Podczas rozprawy antymonopolowej 12 września Google upierało się, że nie złamało prawa, aby utrzymać swój ogromny udział w rynku, i argumentowało, że jego wyszukiwarka jest popularna ze względu na swoją przewagę. Prawnik Google, John Schmidtlein, zeznał, że płatności, o których wspomniał Departament Sprawiedliwości, były wykorzystywane do wynagradzania partnerów za zapewnienie konserwacji oprogramowania i terminowych aktualizacji zabezpieczeń.
Schmidtlein argumentuje, że użytkownicy niezadowoleni z Google są o kilka kliknięć od zmiany domyślnej wyszukiwarki na Bing, Yahoo lub DuckDuckGo.
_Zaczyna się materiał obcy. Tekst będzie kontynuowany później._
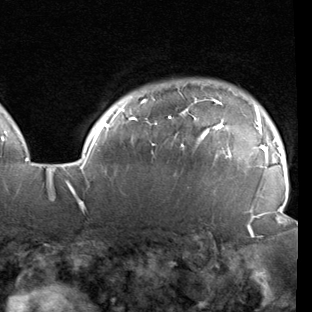
Breast MRI (dynamic contrast-enhanced), one axial slice. Slice 79 of 90 in the series (ordered by position). Cropped to one breast. Dynamic contrast-enhanced series, time point 2 of 7 at this slice position (early post-contrast). 1.5 T. TE 1.9 ms, TR 5.1 ms. 2 mm slice thickness. 312 × 312 image matrix, field of view 232 × 232 mm. Female patient.
Structures marked on this image (semi-automatic segmentation, software-assisted and operator-edited):
- enhancing-tissue mask used for the functional tumour volume (all voxels passing the contrast-enhancement thresholds inside the analysis volume; usually the tumour): bounding box (x1, y1, x2, y2) in pixels: (78, 96, 285, 220)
Jednak większość użytkowników oprogramowania desktopowego firmy Microsoft preferuje Google, mimo że Bing jest preinstalowany w przeglądarce Edge.
Osoba odpowiedzialna za pozew w imieniu Departamentu Sprawiedliwości USA – prawnik Kenneth Dintzer – stwierdził, że Google zaczął monopolizować rynek wyszukiwarek od 2010 roku. Po zduszeniu konkurencji, technologiczny „gigant” coraz bardziej udoskonalał swoje narzędzia i przywiązywał mniejszą wagę do kwestii prywatności.
Wyszukiwanie jest kluczowym elementem działalności Google, gdyż wpływa na sprzedaż reklam i inne dochodowe obszary działalności.
Ponadto Google obsługuje około 90% zapytań wyszukiwania na całym świecie . Im więcej wyszukiwań obsługuje, tym więcej danych gromadzi, co daje mu przewagę nad konkurencją. W wewnętrznym dokumencie Google nazwało kiedyś te umowy „piętą achillesową” konkurencyjnych wyszukiwarek.
Dintzer oskarżył Google o wykorzystywanie swojej pozycji monopolistycznej do zmuszania reklamodawców do płacenia wyższych cen za swoje usługi. Stwierdził również, że znalazł dowody na to, że Google ukrywał informacje o płatnościach dokonywanych na rzecz innych firm, twierdząc, że te umowy utrzymywały nielegalny monopol Google na rynku.